Dans l'extrait fourni, de quand date la lettre du maire de Petit-Quevilly ?

• _Extrait fourni_:
↓

Comme on lui disait qu’il lui faudrait mourir, il se prépara aux saints sacrements. Il priait cordialement et il mourut très tranquillement.
J’espère que ces nouvelles seront une consolation pour la veuve et les enfants.
Agréez, Mademoiselle, mes salutations empressées
Becker, directeur

Le troisième document, émis par le Maire du Petit-Quevilly, précise les conditions dans lesquelles le corps de Georges va être rapatrié pour être inhumé en France :
lettre2_tirvert
Petit-Quevilly, le 21 juin 1923
Le maire de la ville de Petit-Quevilly
Conseiller général

À Madame Veuve Tirvert
Madame,
Des circulaires qui nous sont parvenues nous permettent de penser
Un télégramme officiel reçu ce jour nous informe
que l’arrivée du corps de M. Tirvert Georges
se fera incessamment
aura lieu aujourd’hui et je m’empresse de porter à votre connaissance les mesures prises par notre administration à ce sujet.

↑

• _Données fournies_:

↓

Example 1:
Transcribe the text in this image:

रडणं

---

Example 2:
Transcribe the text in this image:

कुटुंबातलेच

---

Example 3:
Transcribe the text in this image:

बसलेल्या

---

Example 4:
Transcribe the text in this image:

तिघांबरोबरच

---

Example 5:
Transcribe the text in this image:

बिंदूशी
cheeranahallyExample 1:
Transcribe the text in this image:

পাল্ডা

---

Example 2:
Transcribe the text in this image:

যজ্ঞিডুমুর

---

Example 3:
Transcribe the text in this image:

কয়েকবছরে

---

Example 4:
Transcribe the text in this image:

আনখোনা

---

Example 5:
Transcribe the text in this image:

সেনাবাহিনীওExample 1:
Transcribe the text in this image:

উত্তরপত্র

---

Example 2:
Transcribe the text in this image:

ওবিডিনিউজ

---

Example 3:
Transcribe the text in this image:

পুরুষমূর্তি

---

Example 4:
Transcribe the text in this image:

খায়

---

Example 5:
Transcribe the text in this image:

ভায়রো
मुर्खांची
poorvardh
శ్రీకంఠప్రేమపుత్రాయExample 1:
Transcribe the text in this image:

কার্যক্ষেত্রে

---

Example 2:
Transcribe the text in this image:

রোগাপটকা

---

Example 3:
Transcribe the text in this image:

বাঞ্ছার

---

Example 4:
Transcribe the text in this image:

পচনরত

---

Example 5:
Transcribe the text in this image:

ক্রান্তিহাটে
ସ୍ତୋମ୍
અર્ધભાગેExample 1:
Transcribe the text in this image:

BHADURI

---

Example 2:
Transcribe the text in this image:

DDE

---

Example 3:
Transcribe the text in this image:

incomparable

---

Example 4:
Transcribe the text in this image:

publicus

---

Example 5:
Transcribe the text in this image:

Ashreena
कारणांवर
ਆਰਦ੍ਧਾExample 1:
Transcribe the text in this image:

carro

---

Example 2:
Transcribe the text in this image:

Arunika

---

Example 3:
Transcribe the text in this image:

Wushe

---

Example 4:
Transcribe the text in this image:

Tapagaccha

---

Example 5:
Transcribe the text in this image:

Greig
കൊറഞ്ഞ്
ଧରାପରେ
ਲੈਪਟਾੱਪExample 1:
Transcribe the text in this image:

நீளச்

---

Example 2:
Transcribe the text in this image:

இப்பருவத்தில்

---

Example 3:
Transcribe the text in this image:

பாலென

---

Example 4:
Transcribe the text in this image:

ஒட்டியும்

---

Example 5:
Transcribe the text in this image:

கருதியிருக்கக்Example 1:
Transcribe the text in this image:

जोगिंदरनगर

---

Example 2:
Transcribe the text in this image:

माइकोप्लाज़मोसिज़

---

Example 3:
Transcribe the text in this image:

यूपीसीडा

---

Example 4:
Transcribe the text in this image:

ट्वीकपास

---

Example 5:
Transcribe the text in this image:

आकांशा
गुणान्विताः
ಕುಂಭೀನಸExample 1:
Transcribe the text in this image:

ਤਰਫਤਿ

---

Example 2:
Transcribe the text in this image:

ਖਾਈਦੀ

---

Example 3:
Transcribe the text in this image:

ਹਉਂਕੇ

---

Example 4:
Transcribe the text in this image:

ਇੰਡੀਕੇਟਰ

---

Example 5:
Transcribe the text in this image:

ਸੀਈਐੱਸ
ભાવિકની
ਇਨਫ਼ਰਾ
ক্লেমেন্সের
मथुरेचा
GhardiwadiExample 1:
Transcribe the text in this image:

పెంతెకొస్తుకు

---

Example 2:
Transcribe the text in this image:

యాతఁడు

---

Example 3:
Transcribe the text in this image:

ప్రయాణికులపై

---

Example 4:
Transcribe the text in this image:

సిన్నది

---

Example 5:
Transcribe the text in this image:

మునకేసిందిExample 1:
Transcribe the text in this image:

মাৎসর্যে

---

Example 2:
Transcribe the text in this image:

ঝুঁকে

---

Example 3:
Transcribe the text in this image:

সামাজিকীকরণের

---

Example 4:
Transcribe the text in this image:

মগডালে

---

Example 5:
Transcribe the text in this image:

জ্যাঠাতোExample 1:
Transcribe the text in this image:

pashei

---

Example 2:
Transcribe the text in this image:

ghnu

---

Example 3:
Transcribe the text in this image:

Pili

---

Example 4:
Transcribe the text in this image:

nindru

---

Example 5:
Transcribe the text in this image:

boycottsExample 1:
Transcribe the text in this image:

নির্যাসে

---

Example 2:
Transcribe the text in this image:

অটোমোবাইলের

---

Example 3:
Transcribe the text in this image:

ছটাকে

↑

• _Réponse_: Du 21 juin 1923.